[BRANO SELEZIONATO]
-*-

Diversamente da sempre, qui, protagonista non è la prima donna, ma il suono. Un suono asciutto, analitico, quasi secco, che sposta molto l’ottica di una partitura della quale spesso è stata riconosciuta l’eleganza, ma mai la capacità rivelatoria.

Il merito di questa visione assolutamente nuova e anticonvenzionale va riconosciuto al Maestro Daniel Harding che ha impostato sinfonicamente la sua lettura, puntando sul nitore generale della scrittura cileiana, con tempi per niente concessivi, ma non per questo stringati, con un afflato che non conosce sentimentalismo, ma non misconosce la passione. Assecondato perfettamente da un’Orchestra del Maggio in gran forma non ha lesinato sui decibel mantenendo tuttavia l’equilibrio sonoro fra le varie sezioni della compagine.

-*-

[VOCI FORNITE]
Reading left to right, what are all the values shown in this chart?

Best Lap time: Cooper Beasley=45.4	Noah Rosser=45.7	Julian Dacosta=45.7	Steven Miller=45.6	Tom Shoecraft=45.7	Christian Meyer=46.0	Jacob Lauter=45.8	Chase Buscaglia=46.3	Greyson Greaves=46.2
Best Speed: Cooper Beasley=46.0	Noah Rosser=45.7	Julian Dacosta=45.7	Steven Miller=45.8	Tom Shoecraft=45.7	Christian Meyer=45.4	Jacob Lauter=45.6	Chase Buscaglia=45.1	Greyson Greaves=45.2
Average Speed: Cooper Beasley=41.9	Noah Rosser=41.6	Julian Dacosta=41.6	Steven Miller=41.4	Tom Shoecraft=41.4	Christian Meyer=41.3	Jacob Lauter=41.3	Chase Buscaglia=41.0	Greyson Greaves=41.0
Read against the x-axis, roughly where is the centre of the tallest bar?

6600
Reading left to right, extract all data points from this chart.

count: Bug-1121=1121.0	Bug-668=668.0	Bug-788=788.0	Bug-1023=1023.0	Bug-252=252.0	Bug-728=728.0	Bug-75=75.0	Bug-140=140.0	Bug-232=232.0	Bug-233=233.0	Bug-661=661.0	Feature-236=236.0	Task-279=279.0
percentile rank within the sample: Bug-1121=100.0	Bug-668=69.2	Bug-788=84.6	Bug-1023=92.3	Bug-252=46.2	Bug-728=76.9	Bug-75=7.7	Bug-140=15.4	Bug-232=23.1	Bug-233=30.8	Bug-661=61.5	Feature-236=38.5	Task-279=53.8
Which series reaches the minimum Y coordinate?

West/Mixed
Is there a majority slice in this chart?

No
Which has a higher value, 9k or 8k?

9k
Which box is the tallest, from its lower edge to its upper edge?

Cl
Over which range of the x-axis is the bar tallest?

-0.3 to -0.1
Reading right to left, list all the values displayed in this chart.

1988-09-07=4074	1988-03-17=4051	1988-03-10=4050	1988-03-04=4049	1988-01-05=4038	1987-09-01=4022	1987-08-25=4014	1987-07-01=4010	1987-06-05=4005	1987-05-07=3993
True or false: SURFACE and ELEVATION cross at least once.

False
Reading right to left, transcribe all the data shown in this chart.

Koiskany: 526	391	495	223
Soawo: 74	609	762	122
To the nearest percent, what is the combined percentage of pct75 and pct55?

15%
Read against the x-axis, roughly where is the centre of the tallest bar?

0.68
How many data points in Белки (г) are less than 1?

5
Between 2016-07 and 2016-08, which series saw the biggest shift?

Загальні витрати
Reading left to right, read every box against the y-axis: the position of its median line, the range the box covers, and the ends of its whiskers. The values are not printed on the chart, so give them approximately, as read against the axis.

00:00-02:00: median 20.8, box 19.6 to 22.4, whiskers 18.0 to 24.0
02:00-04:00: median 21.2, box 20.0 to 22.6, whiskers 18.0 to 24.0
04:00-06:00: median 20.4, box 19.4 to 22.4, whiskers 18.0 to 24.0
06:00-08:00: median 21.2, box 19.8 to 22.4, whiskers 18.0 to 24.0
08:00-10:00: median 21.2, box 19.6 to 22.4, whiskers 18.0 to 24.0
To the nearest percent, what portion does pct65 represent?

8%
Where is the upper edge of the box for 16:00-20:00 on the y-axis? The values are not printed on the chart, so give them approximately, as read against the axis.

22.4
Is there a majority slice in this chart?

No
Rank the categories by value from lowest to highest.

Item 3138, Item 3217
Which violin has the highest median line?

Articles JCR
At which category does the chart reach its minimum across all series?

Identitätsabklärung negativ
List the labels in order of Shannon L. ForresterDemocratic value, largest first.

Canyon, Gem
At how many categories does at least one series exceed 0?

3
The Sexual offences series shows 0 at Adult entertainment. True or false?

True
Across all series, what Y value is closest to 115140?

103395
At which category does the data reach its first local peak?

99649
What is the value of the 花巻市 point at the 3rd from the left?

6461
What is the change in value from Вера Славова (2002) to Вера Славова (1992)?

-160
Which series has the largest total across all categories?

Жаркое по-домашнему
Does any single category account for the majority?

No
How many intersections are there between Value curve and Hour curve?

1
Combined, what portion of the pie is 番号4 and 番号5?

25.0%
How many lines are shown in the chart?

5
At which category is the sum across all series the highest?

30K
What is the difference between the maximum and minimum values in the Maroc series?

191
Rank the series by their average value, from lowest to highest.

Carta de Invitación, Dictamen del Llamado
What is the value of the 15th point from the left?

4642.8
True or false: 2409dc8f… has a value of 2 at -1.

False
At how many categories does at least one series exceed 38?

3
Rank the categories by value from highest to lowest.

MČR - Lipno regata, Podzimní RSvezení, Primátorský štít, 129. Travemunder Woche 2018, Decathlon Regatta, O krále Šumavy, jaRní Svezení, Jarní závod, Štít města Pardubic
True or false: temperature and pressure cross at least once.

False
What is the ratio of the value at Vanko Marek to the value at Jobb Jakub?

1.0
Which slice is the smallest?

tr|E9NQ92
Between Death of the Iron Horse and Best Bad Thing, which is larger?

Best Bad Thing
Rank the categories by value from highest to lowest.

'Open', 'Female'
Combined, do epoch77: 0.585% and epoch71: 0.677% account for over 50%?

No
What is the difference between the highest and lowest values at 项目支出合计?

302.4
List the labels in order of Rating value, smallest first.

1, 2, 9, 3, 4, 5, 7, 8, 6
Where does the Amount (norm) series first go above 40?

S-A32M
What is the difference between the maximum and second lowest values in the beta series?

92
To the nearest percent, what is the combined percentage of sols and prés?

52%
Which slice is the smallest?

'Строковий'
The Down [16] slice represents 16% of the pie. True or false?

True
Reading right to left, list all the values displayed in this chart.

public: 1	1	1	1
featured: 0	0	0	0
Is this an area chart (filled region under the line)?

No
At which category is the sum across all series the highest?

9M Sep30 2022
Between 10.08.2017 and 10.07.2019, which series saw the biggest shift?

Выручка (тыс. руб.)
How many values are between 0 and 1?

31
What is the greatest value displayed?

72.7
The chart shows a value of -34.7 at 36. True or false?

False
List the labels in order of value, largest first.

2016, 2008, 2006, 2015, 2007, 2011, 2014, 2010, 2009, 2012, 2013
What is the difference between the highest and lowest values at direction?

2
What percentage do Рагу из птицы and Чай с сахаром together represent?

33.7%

-*-

[OBIETTIVO DELL'ESERCIZIO] Riporta fedelmente dal brano selezionato la parte che si apre con le parole contenenti "Il merito di" e si chiude con "sezioni della compagine.". Le voci non hanno alcun legame con il brano selezionato.

[RISULTATO DEL COMPITO]
Il merito di questa visione assolutamente nuova e anticonvenzionale va riconosciuto al Maestro Daniel Harding che ha impostato sinfonicamente la sua lettura, puntando sul nitore generale della scrittura cileiana, con tempi per niente concessivi, ma non per questo stringati, con un afflato che non conosce sentimentalismo, ma non misconosce la passione. Assecondato perfettamente da un’Orchestra del Maggio in gran forma non ha lesinato sui decibel mantenendo tuttavia l’equilibrio sonoro fra le varie sezioni della compagine.